The Royal College of Physicians of Edinburgh has urged the Scottish Government to “urgently” adopt a standardised prescribing chart to reduce prescribing errors.
It says a recent study found that in a one week period, 5.9% of consultants and 10.3% of trainee doctors in UK hospitals made some kind of prescribing error, while another found that 1 in 9 hospital prescriptions contain errors.
It also says that one reason for the problems is the range of prescribing charts in use.

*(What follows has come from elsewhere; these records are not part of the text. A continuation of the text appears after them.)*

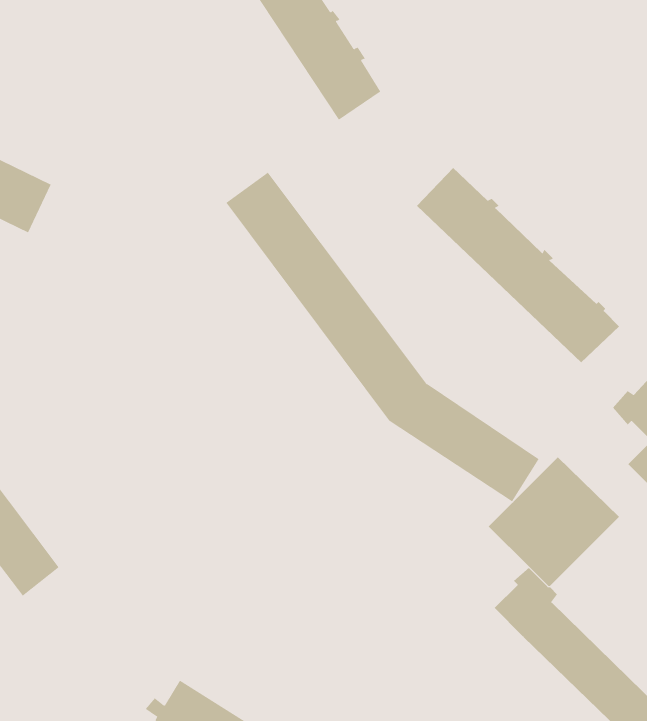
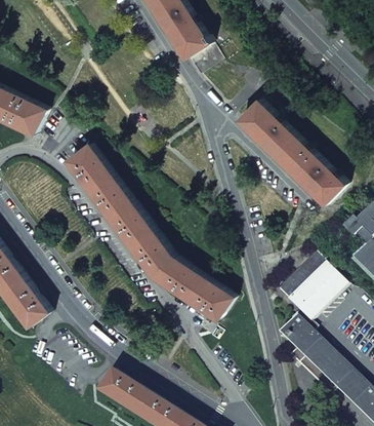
building: [225,172,540,502] -> [67,144,233,318]

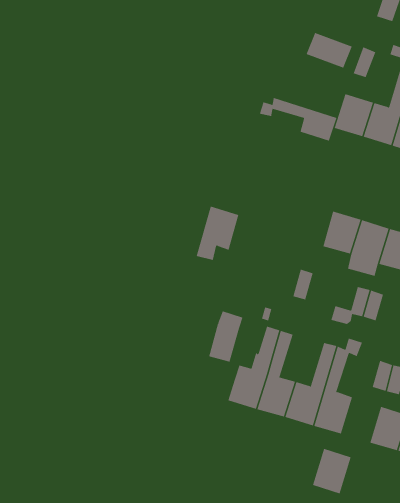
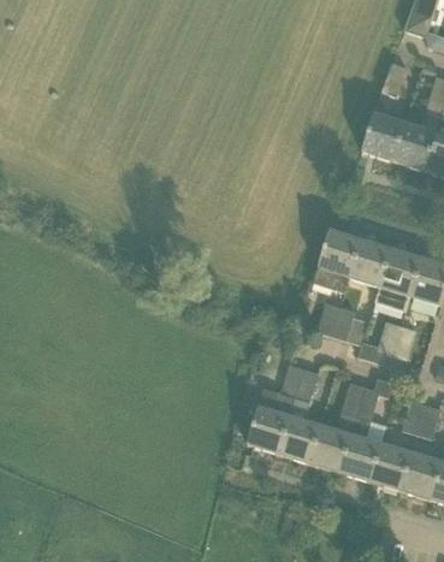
building: [306,32,352,69] -> none
building: [259,97,337,141] -> none
building: [196,206,239,261] -> [313,230,360,289]
building: none -> [331,307,368,345]
building: [208,310,243,363] -> none
building: [312,448,351,494] -> [369,440,412,490]

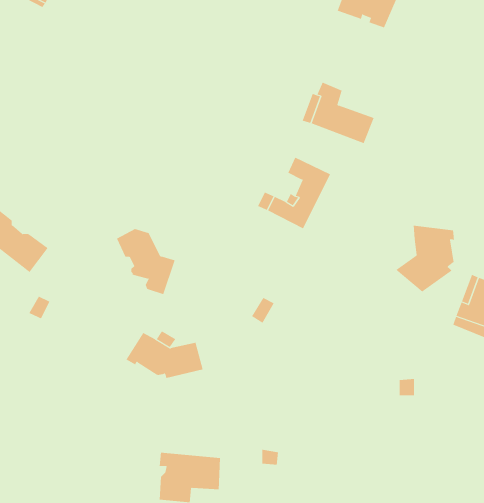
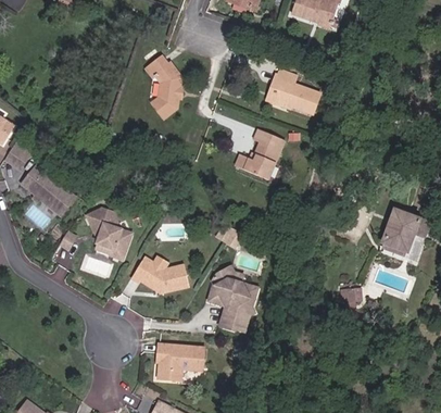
building: none -> [148,55,180,115]
building: [395,225,455,292] -> none
building: [116,228,175,295] -> [88,209,133,259]
building: none -> [204,274,252,335]

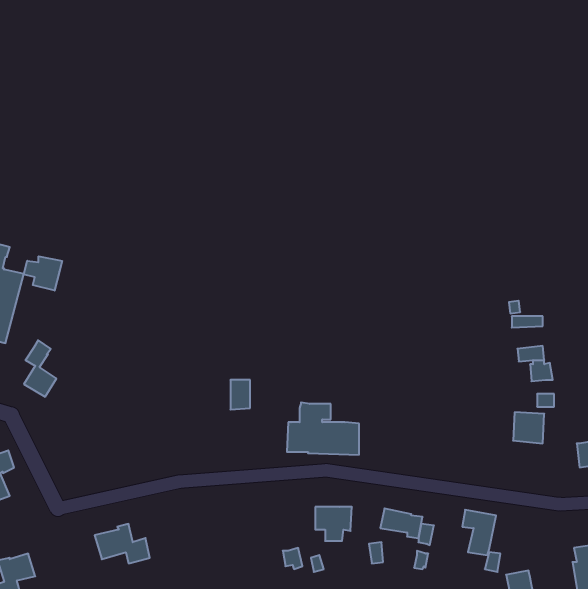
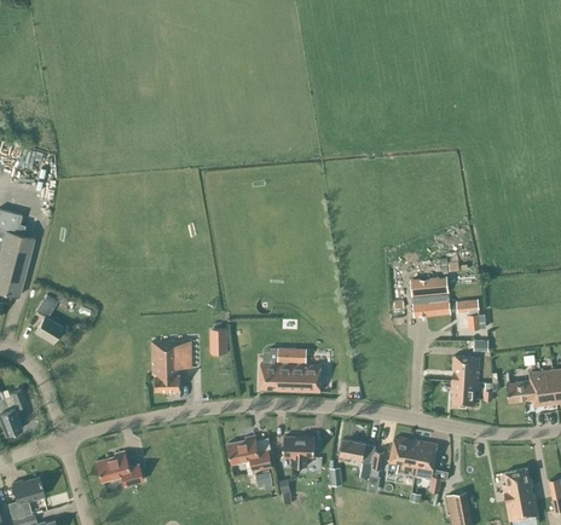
building: [24,256,62,291] -> none
building: none -> [411,275,451,318]
building: none -> [152,340,192,390]
building: none -> [452,380,479,405]
building: none -> [229,435,272,469]
building: none -> [389,437,420,475]

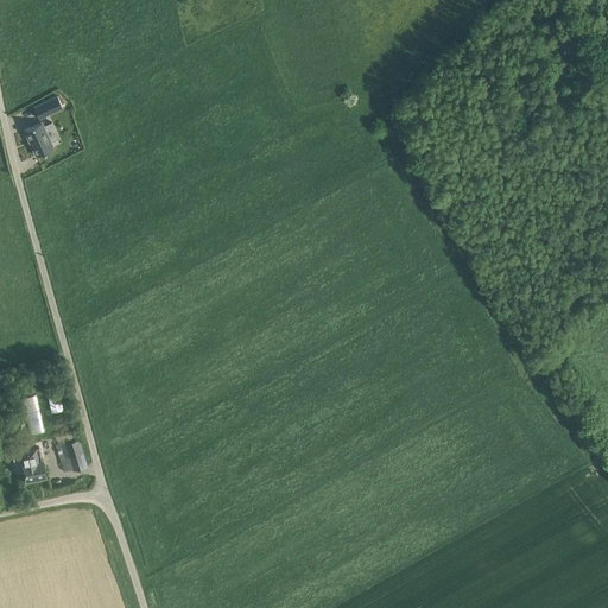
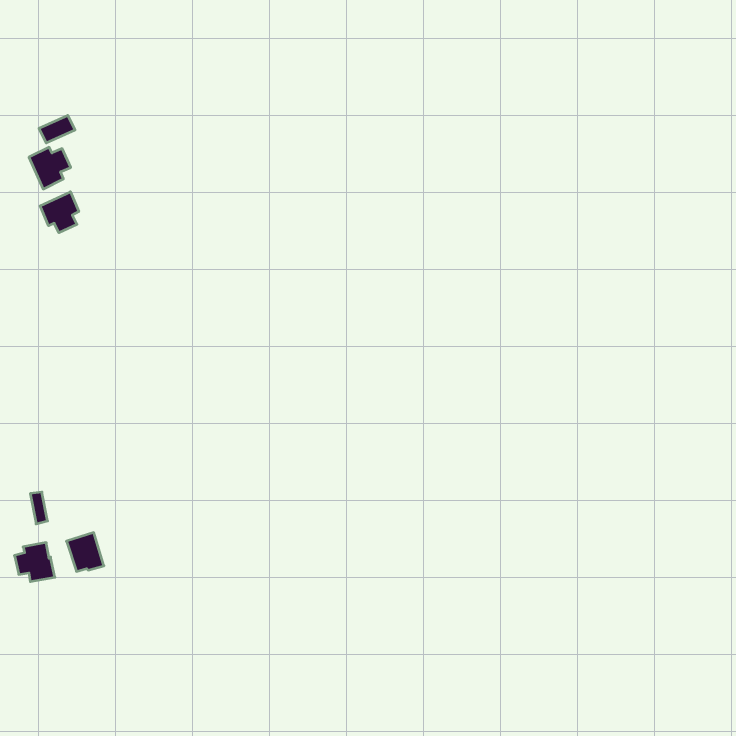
building: none -> [40,192,79,233]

Wales introduced a national prescribing chart and prescribing standards in 2004.
Dr Neil Dewhurst, president of the RCPE, said: “Local variation in prescribing charts has existed for many years, but has not been addressed by successive governments and should now be given greater priority.
“Putting it simply, patients should expect a standardised system of prescribing, regardless of which hospital in Scotland they are treated.
“Doctors frequently move around the NHS within the four home countries of the UK. It would, therefore, be logical to follow Wales’ example by developing a national prescribing chart for Scotland initially and then work towards a UK prescribing chart for the whole of the NHS.”
The RCPE has also called for a standardised chart to be used to support other quality improvement measures, such as screening patients for blood clots.